Understanding these properties is crucial because they form the fundamental structure of binary search trees and other tree data structures. These pointers help create pathways for efficient data retrieval and storage.

A Binary Search Tree (BST) is a specific type of binary tree that enforces specific ordering properties among the nodes. These properties allow for efficient search, insert, and delete operations.

The main defining rules of a BST are:

• For any given node, all values in its left subtree (if it exists) are smaller than the node’s own value.
• All values in its right subtree (if it exists) are greater than the node’s own value.

These rules ensure that the BST maintains order, making it easy to find a given value by determining whether it should be located on the left or right side of a node.

Due to these properties, binary search trees are commonly used in computer applications that require minimal latency during data retrieval processes.

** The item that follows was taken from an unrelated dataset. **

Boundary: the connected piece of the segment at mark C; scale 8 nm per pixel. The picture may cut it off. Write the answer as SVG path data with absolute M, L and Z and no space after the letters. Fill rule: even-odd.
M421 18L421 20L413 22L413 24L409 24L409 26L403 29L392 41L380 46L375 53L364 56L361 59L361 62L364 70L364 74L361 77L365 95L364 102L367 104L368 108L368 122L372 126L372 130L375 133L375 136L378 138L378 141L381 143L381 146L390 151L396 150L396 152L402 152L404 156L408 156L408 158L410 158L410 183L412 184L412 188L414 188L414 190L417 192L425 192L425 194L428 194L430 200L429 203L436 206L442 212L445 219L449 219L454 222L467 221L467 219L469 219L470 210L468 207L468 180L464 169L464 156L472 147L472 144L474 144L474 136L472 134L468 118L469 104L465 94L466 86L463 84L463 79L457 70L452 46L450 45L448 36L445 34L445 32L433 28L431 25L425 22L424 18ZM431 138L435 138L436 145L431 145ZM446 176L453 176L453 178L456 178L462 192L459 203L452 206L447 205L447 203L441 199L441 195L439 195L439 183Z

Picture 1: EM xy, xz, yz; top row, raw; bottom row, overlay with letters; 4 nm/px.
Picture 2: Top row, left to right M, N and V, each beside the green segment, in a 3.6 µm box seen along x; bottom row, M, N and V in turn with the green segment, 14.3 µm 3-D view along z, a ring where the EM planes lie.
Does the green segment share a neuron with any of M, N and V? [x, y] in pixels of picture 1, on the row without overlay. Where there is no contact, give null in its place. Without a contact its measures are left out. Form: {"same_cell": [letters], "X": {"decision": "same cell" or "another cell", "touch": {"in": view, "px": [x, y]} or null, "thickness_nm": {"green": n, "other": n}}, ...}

Each comparison allows the search to effectively be narrowed down by half, providing logarithmic time complexity for operations like search, insertion, and deletion in average cases.

The properties of a Binary Search Tree (BST) are what make it such a useful data structure for organizing and retrieving data efficiently. Let's break down these properties more specifically:

- **Node Ordering**: Each node's left child must always hold a value less than its own, while the right child must hold a greater value. This ordered structure allows for efficient lookup operations.

- **Uniqueness**: Unless duplicates are allowed, each value in the BST is unique. In situations where duplicates are permissible, a predefined structure must be enforced to maintain consistency.

- **Operations**: A BST guarantees that searching for a node, as well as inserting and deleting nodes, can be performed in O(log n) time complexity on average. This makes BSTs especially advantageous when dealing with large data sets.

Understanding these properties helps clarify why binary search trees are vital in scenarios requiring quick data retrieval and dynamic data sets. Their logical structure allows for flexible data manipulation while maintaining efficient operational speed.